I've only ever felt burnout when I didn't enjoy the job.
I once worked at a job I didn't really enjoy, and I worked 8 hours during the day and often 4 hours coding on my side projects. What's the difference between that and coding 12 hours doing something you love?
I have some experience in it: I was working day-and-night on my own projects at the beginning of my career - gave me a lot of money and experience, but now I know for sure that I could do it with just 20% of efforts - all my best things were written/built after some long rest periods (more than week of rest). All that experience I could learn just in a few weeks but I was too stupid to spend some of my time to read what other people do - I was reinventing all the wheels.

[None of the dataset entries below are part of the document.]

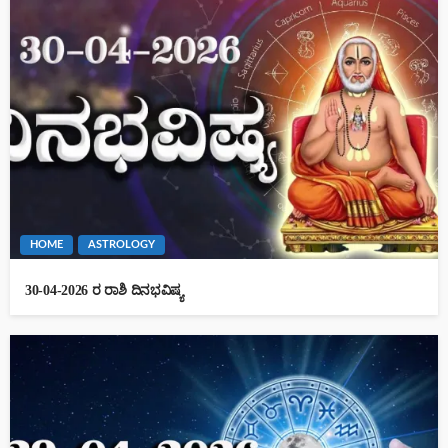
HOME
ASTROLOGY
30-04-2026 ರ ರಾಶಿ ದಿನಭವಿಷ್ಯ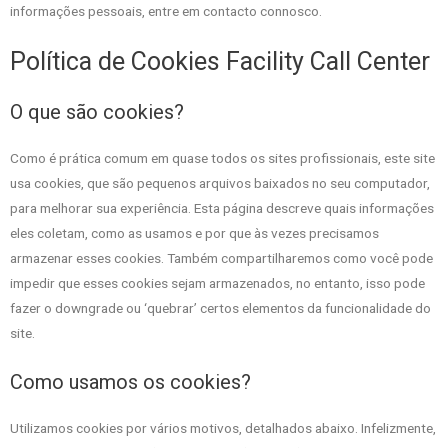
informações pessoais, entre em contacto connosco.
Política de Cookies Facility Call Center
O que são cookies?
Como é prática comum em quase todos os sites profissionais, este site
usa cookies, que são pequenos arquivos baixados no seu computador,
para melhorar sua experiência. Esta página descreve quais informações
eles coletam, como as usamos e por que às vezes precisamos
armazenar esses cookies. Também compartilharemos como você pode
impedir que esses cookies sejam armazenados, no entanto, isso pode
fazer o downgrade ou ‘quebrar’ certos elementos da funcionalidade do
site.
Como usamos os cookies?
Utilizamos cookies por vários motivos, detalhados abaixo. Infelizmente,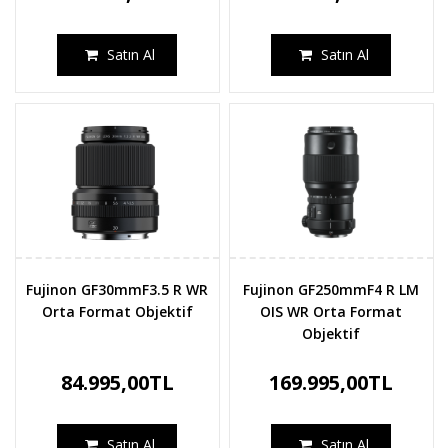
Satın Al
Satın Al
Fujinon GF30mmF3.5 R WR
Fujinon GF250mmF4 R LM
Orta Format Objektif
OIS WR Orta Format
Objektif
84.995,00TL
169.995,00TL
Satın Al
Satın Al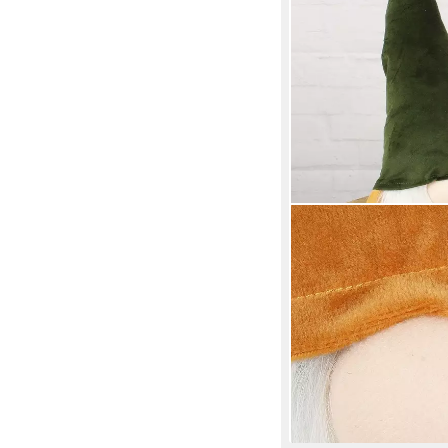
MACOSA HOME
Wichtel Weihnachtsde
Weihnachtswichtel X
Fensterdeko, Tischde
Weihnachtsdekoration
14,99 €
UVP
19,99 €
-25%
lieferbar - in 2-3 Werktag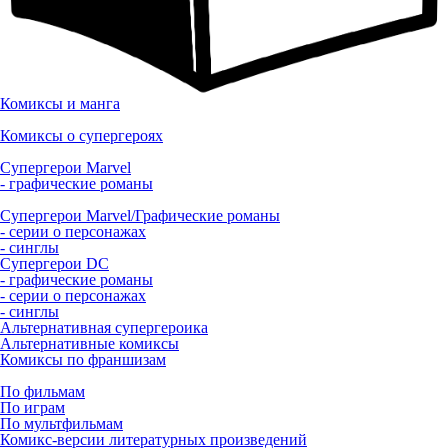
Комиксы и манга
Комиксы о супергероях
Супергерои Marvel
- графические романы
Супергерои Marvel/Графические романы
- серии о персонажах
- синглы
Супергерои DC
- графические романы
- серии о персонажах
- синглы
Альтернативная супергероика
Альтернативные комиксы
Комиксы по франшизам
По фильмам
По играм
По мультфильмам
Комикс-версии литературных произведений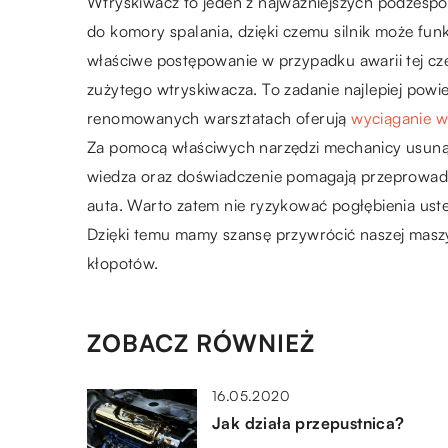
Wtryskiwacz to jeden z najważniejszych podzesp
do komory spalania, dzięki czemu silnik może fu
właściwe postępowanie w przypadku awarii tej c
zużytego wtryskiwacza. To zadanie najlepiej powi
renomowanych warsztatach oferują
wyciąganie w
Za pomocą właściwych narzędzi mechanicy usuną 
wiedza oraz doświadczenie pomagają przeprowadz
auta. Warto zatem nie ryzykować pogłębienia uster
Dzięki temu mamy szansę przywrócić naszej maszyn
kłopotów.
ZOBACZ RÓWNIEŻ
16.05.2020
Jak działa przepustnica?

After that I was working in a company, 14-16 hours per day, 6 days per week. After 2 years of such work, at the end of the day I had to spend 5-15 seconds to remember names of my wife and son, my address.
So I decided to never work more than 8 hours per day, preferably less. And you know what? My earnings increased, my relationships with employers are much better now, my health is MUCH better. So I can say for sure - overworking is a waste of lifetime and gives nothing.
Good for you. Hamming worked long hours, neglected his wife and now there's a function named after him in every scientific library running billions of times a day.
Nobody should be forced to work long hours but if they want to, and it works for them - go for it I say.
I spent a good deal more of my time for some years trying to work a bit harder and I found, in fact, I could get more work done. I don't like to say it in front of my wife, but I did sort of neglect her sometimes
Not for long. Overworking always rewards you with burnout.